I have yet to explore the Smolniy institute and convent. It is a blue and white complex, and the institute part was once where the Bolshevik’s principal base was during the Revolution and later became Leningrad Party headquarters. I will have to get there at some point.
So tonight is the Solstice, which means the sun never really sets. It is too bad that it is a Wednesday and that I am so exhausted. Time is so disorienting here, along with the city itself (despite its “orderly” layout). Sometimes I’ll think it’s 2pm, and then look at my watch and realize it’s already 8:30. Confusing. This evening there was a thunderstorm with heavy rain—a relief on this parched city. The winds were strong and I could see things flying off the roof across the way (I live on the 5th floor) and hear glass breaking. I hope we will have more rain soon, although that means more mosquitoes, more mud, and less pleasant walks home.

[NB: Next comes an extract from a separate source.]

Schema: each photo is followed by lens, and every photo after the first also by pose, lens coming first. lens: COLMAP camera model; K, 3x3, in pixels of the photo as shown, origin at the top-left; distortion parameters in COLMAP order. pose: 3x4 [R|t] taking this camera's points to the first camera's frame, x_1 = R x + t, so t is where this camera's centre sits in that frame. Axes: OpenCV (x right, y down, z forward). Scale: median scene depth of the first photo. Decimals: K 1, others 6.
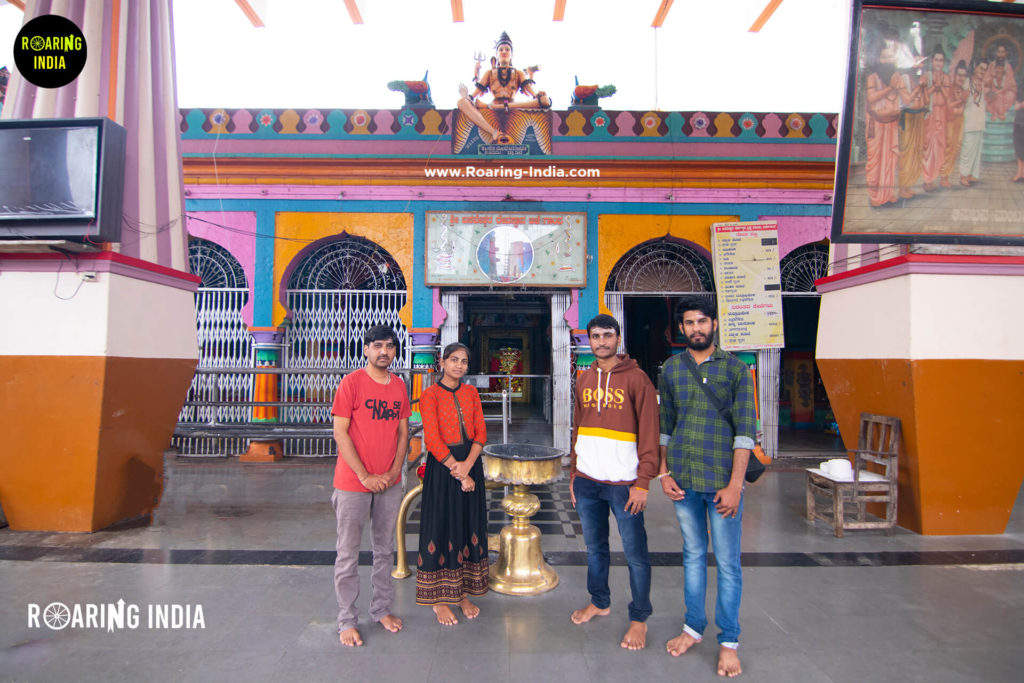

Besides the solstice, my day was uneventful. I still don’t really know how to get around (transferring metro stops, taking minibuses, and trolleybuses, and then finding what stops to go to). Classes were decent (lots of grammar). And then a bunch of us, along with Prof Golstein, went to get lunch at a café near the Institute. If I’ve learned anything today, it’s that everything takes forever in Russia. We waited for our food for at least an hour and a half, and it turned out to be pretty bad. So far the food I’ve had at cafes has been really really disappointing, while the food at home has been surprisingly edible. It was nice to get to know people better, especially the two Bulgarian girls who basically saved us until Prof Golstein got there to explain the menu. Afterwards some of us decided to go to Sadovaya to buy concert tickets and try to find adapters for the outlets here. David decided to go home early because he wasn’t feeling well (he had three shots of vodka at lunch despite Prof Golstein’s warning that one shouldn’t drink vodka in hot weather). Buying tickets took forever, as did wandering around in the computer store. I got to embarrass myself today by trying to explain to 5 different people from three different stores what an adapter was and what I needed it for. Eventually I found the right thing for my computer, since the one I had was getting really hot and smelling like it was about to catch fire. Not good. So hopefully my computer won’t blow up as I’m writing this.

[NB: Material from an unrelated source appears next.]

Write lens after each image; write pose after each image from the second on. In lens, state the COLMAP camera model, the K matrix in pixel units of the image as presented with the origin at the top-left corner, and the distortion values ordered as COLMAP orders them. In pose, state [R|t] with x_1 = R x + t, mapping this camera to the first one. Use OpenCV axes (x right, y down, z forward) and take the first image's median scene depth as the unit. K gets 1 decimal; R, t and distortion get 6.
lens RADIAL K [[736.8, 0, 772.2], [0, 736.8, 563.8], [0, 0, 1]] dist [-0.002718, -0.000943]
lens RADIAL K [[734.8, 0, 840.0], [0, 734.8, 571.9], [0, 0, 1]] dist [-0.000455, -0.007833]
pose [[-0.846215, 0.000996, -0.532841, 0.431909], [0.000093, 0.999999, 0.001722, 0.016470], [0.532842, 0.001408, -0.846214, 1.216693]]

I think on Friday some of us want to go to The Idiot (Dostoevsky anyone?), supposedly a good café, although my host parents said the only thing interested about it was the décor. So we’ll see. Tonight was dinner with the family, homework, some relaxing, and the storm.

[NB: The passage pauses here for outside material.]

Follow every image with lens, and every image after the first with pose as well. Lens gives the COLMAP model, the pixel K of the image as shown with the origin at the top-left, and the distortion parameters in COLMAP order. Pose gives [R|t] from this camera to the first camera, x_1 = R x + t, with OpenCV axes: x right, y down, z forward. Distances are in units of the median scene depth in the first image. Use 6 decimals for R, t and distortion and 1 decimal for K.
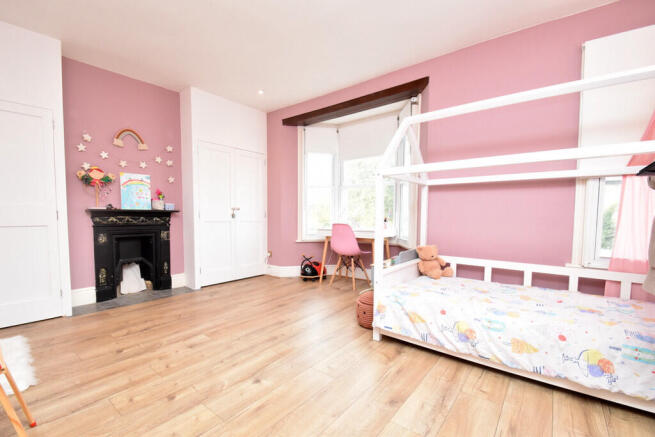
lens RADIAL K [[289.1, 0, 317.5], [0, 289.1, 229.0], [0, 0, 1]] dist [0.003169, -0.000013]
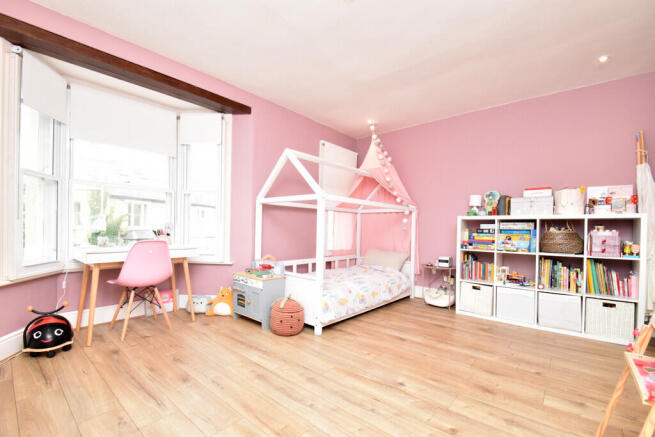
lens RADIAL K [[289.1, 0, 317.5], [0, 289.1, 229.0], [0, 0, 1]] dist [0.003169, -0.000013]
pose [[0.039652, -0.008021, 0.999181, -0.981329], [0.028018, 0.999584, 0.006913, -0.065957], [-0.998821, 0.027721, 0.039860, 0.929319]]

It is midnight right now on the longest day of year. White nights are amazing, although backpacking during the summer in Alaska has prepared me somewhat. The whole city stays alive. You can see couples walking along the street half drunk on the feelings that these nights inspire and perhaps half drunk on all the vodka they’ve no doubt been drinking since afternoon. What a night, how strange to live in a city that can never turn out its own lights.